My hands shook as I crouched, gripping the scruff of my 70-pound dog by her neck. The brown feathers spilling out of her mouth betrayed the look of innocence in her eyes.
I screamed toward my sobbing son, himself terrorized by the events of the last 30 seconds, “Go get Daddy!” I feared if our neighbors heard the panic in my voice they would worry something worse had happened.
Besides sheer adrenaline pulsing through my veins, I couldn’t help but notice the sliver of humor in the situation. My dog Lucy and I were in the chicken coop. That must have been a sight.
As I waited for my husband to come out to help, I considered my options. I could quickly escape and lock my dog IN the chicken coop until my husband came. But in the nesting boxes above me I heard at least one hen. No, I couldn’t leave Lucy alone in here.
I could try to walk her back to her own fenced-in run. But I knew at least two hens had escaped the pen. The chances were good I’d lose the muscle battle and Lucy would run after them.
Instead, all I could do was wait.
Just two minutes earlier I had walked outside to check on my son, who was doing his morning chore of taking the dogs outside. Instead of finding him feeding them, I found Lucy and him running circles around the coop. Lucy was so enthralled with the chickens, I could not get her back into her own pen. Before I realized it, she had found a breach where my husband had built a new chicken tunnel and barreled her way into the coop.
I rushed into the pen, bracing myself for attack by the rooster, or even the possibility of Lucy turning on me in the heat of the moment. At the same time my first fear was that my dog would kill the chickens and my son would witness it. And blame himself.
Finally, my bleary-eyed husband came out, awoken with a start on his only day off. With one word he got Lucy back into her kennel. Then, we counted the chickens. Three hens had taken shelter in the nesting area. One hen and a rooster had escaped to the perimeter of the property. And one hen was missing. The one Lucy had pinned to the ground before I got inside.
I got myself together to get my son to school and spent the rest of the day casually checking the woods around our house for signs of our missing hen. Around mid-afternoon, I began to get worried. How long would she be gone? Was she hurt?
I sat on the back deck, reading a book, my husband working in the back yard, when we heard it. The cackle of a hen far off in the woods, in the opposite direction from which she had run early that morning.
Matt and I felt helpless. We could hear her but she was too far to locate. My first thought was to get our rooster to crow. (The rooster who was supposed to be a hen. The rooster who has attacked my son and me. But also the rooster who has defended our free-ranging hens from coyotes twice and apparently had gotten the vulnerable hens away from our dog this morning.)
If we could get him to crow, perhaps the hen would find her way home.
Finally, I agitated him enough to get him to crow. Thinking it wasn’t working, I gave up and went back to reading.
But about a half hour later, Matt told me to look. There she was, at the far perimeter of our property, waddling into the yard toward the chicken house. Safe and sound.

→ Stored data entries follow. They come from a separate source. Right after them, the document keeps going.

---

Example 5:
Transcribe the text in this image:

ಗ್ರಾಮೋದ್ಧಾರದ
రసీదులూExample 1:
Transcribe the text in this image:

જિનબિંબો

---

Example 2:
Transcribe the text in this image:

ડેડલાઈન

I considered how she must have felt in those hours. (Okay, chickens aren’t very smart so she probably wasn’t thinking, but follow me here.) A predator came into her home and almost killed her. She escaped into the woods but lost her bearings and ended up on the opposite side of where she needed to be. Surrounded by unknown terrain, she struggled to figure out how to get back. But then home called her when she heard the rooster crow.

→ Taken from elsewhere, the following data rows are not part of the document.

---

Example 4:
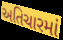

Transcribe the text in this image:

અતિચારમાં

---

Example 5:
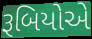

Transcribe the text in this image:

રૂબિયોએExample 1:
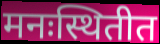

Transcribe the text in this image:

मनःस्थितीत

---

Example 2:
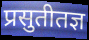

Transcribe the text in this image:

प्रसुतीतज्ञ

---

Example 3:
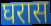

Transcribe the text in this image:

घरास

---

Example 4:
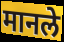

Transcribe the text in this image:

मानले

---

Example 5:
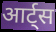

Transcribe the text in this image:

आर्ट्स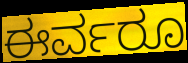
ಈರ್ವರೂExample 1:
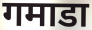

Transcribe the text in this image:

गमाडा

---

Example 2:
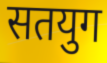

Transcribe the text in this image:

सतयुग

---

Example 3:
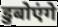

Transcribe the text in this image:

डुबोएंगे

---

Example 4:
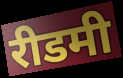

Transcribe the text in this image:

रीडमी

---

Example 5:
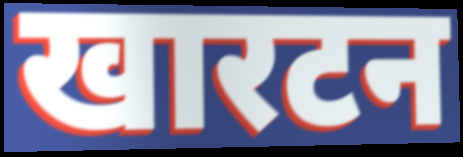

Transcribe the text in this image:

खारटनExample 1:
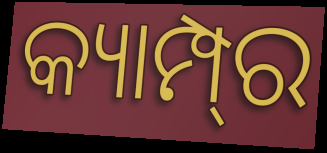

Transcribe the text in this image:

କ୍ୟାମ୍ପ୍‍ର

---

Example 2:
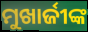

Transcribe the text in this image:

ମୁଖାର୍ଜୀଙ୍କ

I’ve felt a lot like that hen lately. My surroundings have changed in several areas and I’m not sure where I even am at times. People and places that were home to me aren’t here or the same. Where is home? And how do I even get there?
When I heard my hen in the woods, all I could think of was my hope that she’d be still and quiet long enough to hear the rooster crow.

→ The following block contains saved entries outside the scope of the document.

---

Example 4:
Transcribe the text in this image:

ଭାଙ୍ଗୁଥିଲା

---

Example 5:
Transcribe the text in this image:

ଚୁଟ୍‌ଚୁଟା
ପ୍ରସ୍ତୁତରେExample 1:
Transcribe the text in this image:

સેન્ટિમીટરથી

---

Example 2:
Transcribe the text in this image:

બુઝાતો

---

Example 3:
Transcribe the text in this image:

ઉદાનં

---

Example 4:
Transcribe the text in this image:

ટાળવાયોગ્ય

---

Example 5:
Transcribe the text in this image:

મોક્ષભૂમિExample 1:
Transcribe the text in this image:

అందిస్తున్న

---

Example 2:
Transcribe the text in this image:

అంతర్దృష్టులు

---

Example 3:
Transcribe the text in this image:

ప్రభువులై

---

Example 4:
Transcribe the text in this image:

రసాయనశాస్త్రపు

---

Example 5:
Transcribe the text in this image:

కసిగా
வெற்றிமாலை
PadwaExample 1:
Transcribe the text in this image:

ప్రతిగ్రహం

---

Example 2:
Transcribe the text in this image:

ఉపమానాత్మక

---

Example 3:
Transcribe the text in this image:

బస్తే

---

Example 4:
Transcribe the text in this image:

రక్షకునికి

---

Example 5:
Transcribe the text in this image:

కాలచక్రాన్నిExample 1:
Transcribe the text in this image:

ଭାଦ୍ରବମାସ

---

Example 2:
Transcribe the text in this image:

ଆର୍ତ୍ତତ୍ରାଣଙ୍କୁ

God knows how disjointed and lost I feel. In considering my hen, I thought, maybe I just need to be still so I can hear. So I can listen to the One calling out to me, showing me where home is.
And unlike my hen, my home isn’t a place. It’s a Person.
Jesus says His sheep know His voice and follow Him. (John 10:27)
But I can’t hear his voice if I’m frantically flapping my wings (or my gums) and stirring up the brush around me. I can only hear him when I quiet my heart and my lips long enough to hear His gentle call.
So I will rest, yes, even in this unknown place. This unfamiliar territory. I will trust that my Home will call. And as I hear His voice, I will follow. Because He is where home is for me.
Dorothy Hill says
What a powerful reminder to be still. Thank you.
Stephanie says
Thanking you for sharing sometimes you never know what someone else needs to hear until you share your heart and God answers another ones prayers. Thank you Jill for being a faithful servant.